I am familiar with the fairly robust body of material written on the impact of white American tourists on the cultures they visit and the communities they intend to help (see, for example, Teju Cole’s well-known essay, The White Savior Industrial Complex, which challenges the impulse of well-intentioned Americans to do good in the world, particularly in Africa. Cole observes that “a good heart…does not always allow us to think constellationally … to connect the dots or see the patterns of power behind isolated ‘disasters’ … we see no need to reason out the need for the need.” More recently, Indigenous Action Media published another essay with a similar title and a similar message: Accomplices Not Allies: Abolishing the Ally Industrial Complex, which challenges the commodification and exploitation of allyship in the “activism industry,” calls such support and solidarity “criminal,” a means of perpetuating colonialism--and offers the alternative of being an accomplice, “a person who helps another commit a crime,” becoming complicit in a struggle towards liberation..….). I really do not know, however, what has been written by scholars exploring the very provocative subset of questions you raise, about the ethical responsibilities of scientists to those who live in their field.

Would you be interested in pursuing these questions for one of the other web events you owe (or will be owing) me? You might do this by first interviewing your geology profs on this question (Don Barber is the one who first suggested it to me as a problematic), then following their leads in doing some research, to find out how these questions are (or are not) addressed in science classes. And then perhaps (along the line of the faculty diversity training Nkechi is proposing) you might design a professional development workshop for science teachers, suggesting how the gap you have named might begin to be bridged. What do you think?

AquamarineAura's picture

Two things I want to address as response to your comments.

first has to do with something you said

“ you seem to suggest that such “bonding” is adequate compensation for the loss of Fokir’s life.”

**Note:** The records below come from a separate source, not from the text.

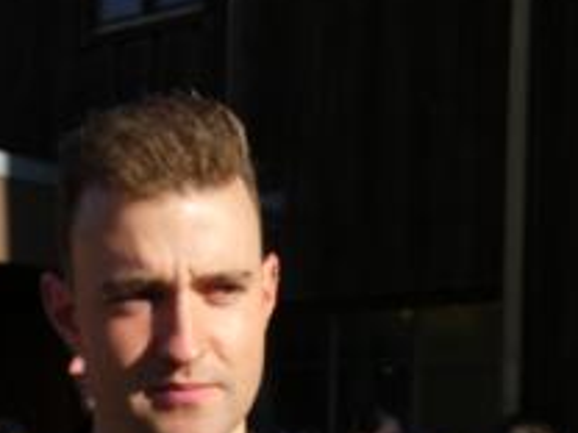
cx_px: 192
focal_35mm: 102
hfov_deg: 19.2
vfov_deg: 14.5
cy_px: 308
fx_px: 1703
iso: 80
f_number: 3.9
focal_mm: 9.5
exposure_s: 1/640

I actually didn’t mean to imply that the two things were equal, simply that she saw a wrong she had done and tried to give back in a way that might partially make up for it. There’s nothing you can do that will bring back someone from the dead, but you can ease the pain of their loss and try to help those who miss the dead person to feel that loss in slightly less painful ways. Piya gave them a way to move forward and to refocus on things outside of that singular loss so that their grief (the village and/or Fokir’s family) wouldn’t just go on forever. 

the second thing I wanted to respond to,

I'm not sure that I would actually have the mental energy to go further into this web event at the moment because the idea of talking to other professors on the subject makes me very nervous. I may seem confident on the subject in my wods but I'm still sort of intimidated and don't feel like I have a solid enough footing or knowledge base of the topic to stand on. I could look into it further but it's not something I really leap for at the moment.

Anne Dalke's picture

It's a 2006 article by a Swat prof, Giovanna di Chiro, called ‘Teaching urban ecology: Environmental studies and the pedagogy of intersectionality,’ which describes the interface of college students and community folks/activists this way:

Traversing borders of different kinds—geographic, linguistic, epistemic, and cultural—our environmental studies class traveled this short distance to ‘meet our neighbors,’ as one student described it…with whom we would study the environmental problems of this corner of our shared bioregion and co-invent possibilities for socio-environmental change.  Engaging in a ‘contact zone’ experience, the class met with organizers in Nestras Raices’ bustling, multi-purpose space to listen, learn, and exchange our diverse socioecological knowledge systems and to share our visions for ‘sustainability.’